Survivors include daughters Sue (Larry) Ashcraft of Denton, Tex., Pat (John) Wilson of Chattanooga and Jean (Dave) Bryant of Tijeras, New Mexico; grandchildren, great-grandchildren, and sister, Lois Bazilchuk of Massachusetts.
Funeral services will be held at 11:00 a.m., at the East Chapel of Chattanooga Funeral Home on Moore Road on Saturday, Jan. 3, 2015. Presiding will be Revs. Eric Youngblood and Corby Shields of Rock Creek Fellowship on Lookout Mountain.
Visitation will be one hour prior to the service at the funeral home chapel. Interment will be at National Cemetery.
She was raised in Connecticut, trained to be a nurse, and was in the Navy tending to the soldiers during World War II.
At Jacksonville, Bobbie had a whirlwind six-week courtship with a handsome pilot from the West, Robert Harris, and “Bob and Bobbie” were married in six weeks and headed West for a new life. Her mother was taken aback by the suddenness and impetuosity of it, but Grandma Harris thought it was great.
She devoted herself to her three daughters as they watched Farmington at the New Mexico portion of the Four Corners grow into a town. Later, she and Bob moved to Albuquerque where they were mainstays of the Hope EV Free Church. While in Chattanooga, she joined Rock Creek Fellowship.
Bobbie loved to play bridge, though it aggravated her partners when she steadfastly refused to bid without a “five-card suit” though she might have as many as 15 points.
She did not turn down dessert and always said “sure” when it was offered. She liked gobs of butter on her bread.
As the plant nurse at a mining operation, she did not flinch to rappel down the side of a tall building with the men, and she thought it would be a lark while in her 80s to jump out of a plane like the former President Bush.
Bobbie fussed constantly at Dodger the terrier, but threw his play toy back to him for an hour and fed him hunks of her meal under the table though that was strictly forbidden.

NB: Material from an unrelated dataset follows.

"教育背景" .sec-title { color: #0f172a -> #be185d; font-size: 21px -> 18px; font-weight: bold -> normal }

She had an endearing little way of pronouncing her contractions.
Bobbie was the best clothes folder we ever had.
She could not abide a fly or an unpicked up crumb.
An avid reader, her preferences were sometimes on the spicy side. As for her water, it needed to be warm – no ice.

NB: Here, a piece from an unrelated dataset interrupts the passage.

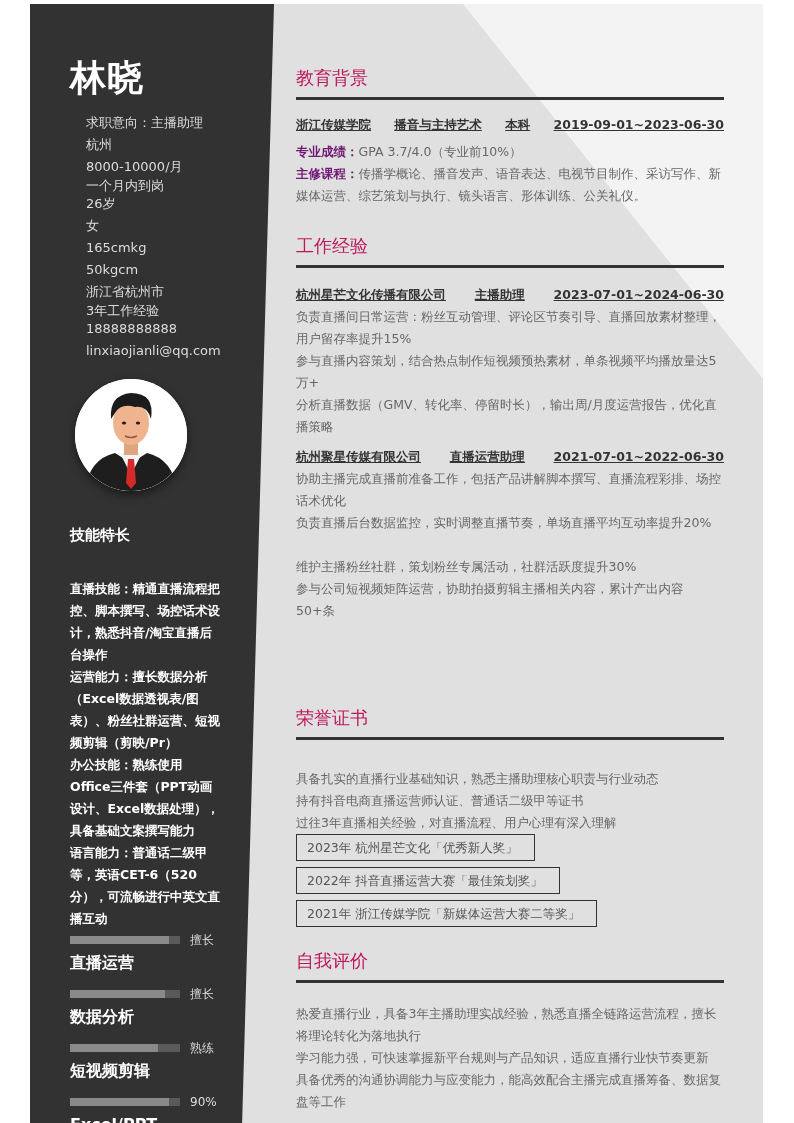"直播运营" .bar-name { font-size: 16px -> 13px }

She was just a little thing. A giant of a home health care worker professed that she had trouble finding her under the covers. A nurse proclaimed: “She ain’t no bigger than a minute.”
But she was full of spunk. Always one to speak her mind, the nurses at the hospital were amused when she wondered what kind of “menagerie” she had fallen into.
Bobbie took up for the preachers that were run off and the choir directors who were wronged.
She had a special affection for the mavericks of the family and was on their side through thick and thin.
Nobody could make an apple pie like Grandma. No one ever will again.